Molenbeek: un collectif s'approprie un immeuble vide et s'attire les foudres du propriétaire

Le collectif de la Voix des Sans-Papiers a préparé une opération secrète. Dans son viseur : un bâtiment privé inoccupé de Molenbeek pouvant servir de logement pour nonante personnes. Le groupe est entré sans aucune résistance.

La commune ne s'oppose pas à l'occupation 

Les esprits se sont échauffés lors de l'arrivée du propriétaire du bâtiment. Celui-ci a parlé de "vol de bâtiment et d'état de non-droit", tentant d'évacuer lui-même le lieu. Depuis, la tension retombe. Les chants et la musique reprennent dans le groupe. 

Un centre de crise a été ouvert face au bâtiment pour entendre le collectif et ce propriétaire ne voulant entendre parler de réquisition. Françoise Schepmans, l'actuelle bourgmestre, est attendue sur place pour jouer les médiateurs. La police n'a pas encore dû intervenir.

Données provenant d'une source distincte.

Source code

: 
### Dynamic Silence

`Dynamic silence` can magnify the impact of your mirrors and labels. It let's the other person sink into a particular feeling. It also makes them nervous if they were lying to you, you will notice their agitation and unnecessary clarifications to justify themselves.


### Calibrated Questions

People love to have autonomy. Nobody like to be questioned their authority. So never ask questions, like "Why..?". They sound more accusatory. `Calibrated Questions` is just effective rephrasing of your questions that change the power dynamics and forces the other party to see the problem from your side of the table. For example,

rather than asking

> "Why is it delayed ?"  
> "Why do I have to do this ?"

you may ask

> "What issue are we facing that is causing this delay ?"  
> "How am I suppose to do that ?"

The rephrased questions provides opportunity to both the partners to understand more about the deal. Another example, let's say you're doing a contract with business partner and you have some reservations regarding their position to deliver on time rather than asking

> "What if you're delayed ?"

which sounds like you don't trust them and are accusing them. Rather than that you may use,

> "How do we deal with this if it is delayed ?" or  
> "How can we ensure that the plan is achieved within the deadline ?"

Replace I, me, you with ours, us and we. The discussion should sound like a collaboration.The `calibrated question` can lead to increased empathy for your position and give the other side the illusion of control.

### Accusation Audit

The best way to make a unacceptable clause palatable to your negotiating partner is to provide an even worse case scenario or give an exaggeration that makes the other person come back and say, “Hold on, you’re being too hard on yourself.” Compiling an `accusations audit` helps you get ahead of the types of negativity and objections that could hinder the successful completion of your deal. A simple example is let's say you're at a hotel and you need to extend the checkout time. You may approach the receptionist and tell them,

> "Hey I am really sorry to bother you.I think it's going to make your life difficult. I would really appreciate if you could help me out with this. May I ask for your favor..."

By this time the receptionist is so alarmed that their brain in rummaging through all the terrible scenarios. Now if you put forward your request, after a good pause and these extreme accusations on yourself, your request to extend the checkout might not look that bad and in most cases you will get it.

Contacté par nos soins, l'échevin du logement de Molenbeek-Saint-Jean, l'Ecolo Karim Majoros précise : "Il y a bien un permis de travaux délivré il y a plusieurs années pour ce bâtiment. La commune de Molenbeek ne va pas s'opposer à cette réquisition puisque nous confirmons que le bâtiment est vide depuis plusieurs années. Le mot d'ordre donné à la police est que l'intervention ne se fasse pas de manière hostile. La police assurera le bon déroulement de l'occupation dans les conditions de sécurité adéquates."

Ni la commune ni le propriétaire n'avaient été contactés. Pour le groupe, il s’agit d’une réquisition "festive et citoyenne" pour garantir un toit à des personnes en demande de régularisation, dont des femmes avec leurs enfants.  La revendication est claire : le droit au logement s'applique à tous.

Il s'agit de la première occupation depuis la loi anti-squat qui rend pénalement répréhensible l'occupation d'un immeuble sans l'accord du propriétaire. Depuis celle-ci, les délais d'expulsions sont réduit à huit jours. Un squatteur encourt quinze jours à deux ans de prison et une amende pouvant monter jusqu'à 300 euros. 

Le groupe allait être délogé

Ces personnes en attente avaient pour obligation de quitter l'ancien internat de la commune de Forest qu'elles avaient l'autorisation d'occuper jusqu'au 1er novembre. En effet, une occupation temporaire avait été négociée avec la Fédération Wallonie-Bruxelles.

Modou, porte-parole de La Voix des Sans-Papiers, estime que cette nouvelle occupation est la seule solution: "L’article 21 de la constitution belge reconnaît le droit au logement! Pourtant,  nous n’avons aucune proposition de relogement des pouvoirs publics. Nous sommes donc obligés d'aller occuper un bâtiment vide et de faire appliquer nous-mêmes le droit au logement. Pour nous, il n’y a pas d’autres solutions pour éviter la rue et les températures hivernales que d’occuper des bâtiments vides".